There's a real-life incident I remember from when I was seven years old. One summer evening, I was ill, so I went to bed at 5pm. When I woke, I saw it was seven o' clock, and I thought I had slept right through to the following morning, and started having breakfast. It was quite some time before realisation dawned: it was still the same evening, and I had to go to bed again!
I remember seeing a play of "Stig of the Dump" in which Barney is told by his grandfather in no uncertain terms that he must go to bed on Midsummer Night, even though it is still light outside. There's also a rhyme on being late for bed:
Go to bed early, wake up with joy.
Go to bed late, cross girl or boy.
Go to bed early, ready for play.
Go to bed late, moping all day.
Go to bed early, no pains or ills.
Go to bed late, doctors and pills.
Go to bed early, grow very tall.
Go to bed late, stay very small.
There are certain fantasies I have to go with an early bedtime, while I'm 5-7 years old, enforced by a strict babysitter:
- Made to wear pyjamas and childish slippers long before bedtime.

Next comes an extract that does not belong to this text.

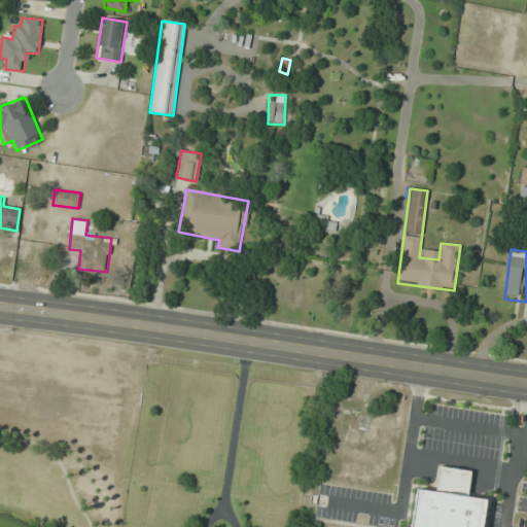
[(483,526),(487,497),(469,495),(472,469),(440,465),(437,488),(416,485),(411,526),(483,526)]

- Made to drink milk, from a sippy cup.
- Blindfolded for fifteen minutes or more, to rest my eyes from screens, and to help me wind down. My babysitter might read me a story during this time.

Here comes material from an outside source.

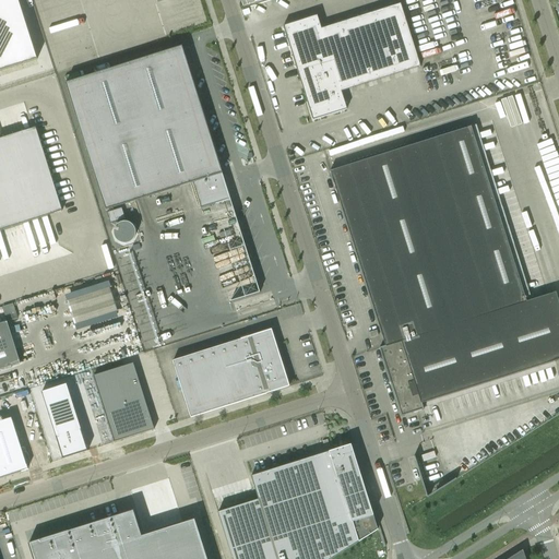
[(18,0),(0,0),(0,70),(37,59),(24,21),(18,0)]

- My babysitter not hesitating to punish me if I am uncooperative, disobedient, or if I play for time and make myself late for bed. Because she has changed into slippers or flip flops as soon as she arrives, I know that discipline is close at hand, and that a soundly smacked bottom awaits me if she sits down, takes off a slipper, and beckons me. She plays tennis and has a strong arm, and it is certain that I will cry when her nasty slipper comes crashing down on my bare bottom.
- Being locked in my bedroom by my caregiver, to prevent night-time wanderings. I'm too little to know that this so that my babysitter can have fun with her boyfriend, without me walking in on them.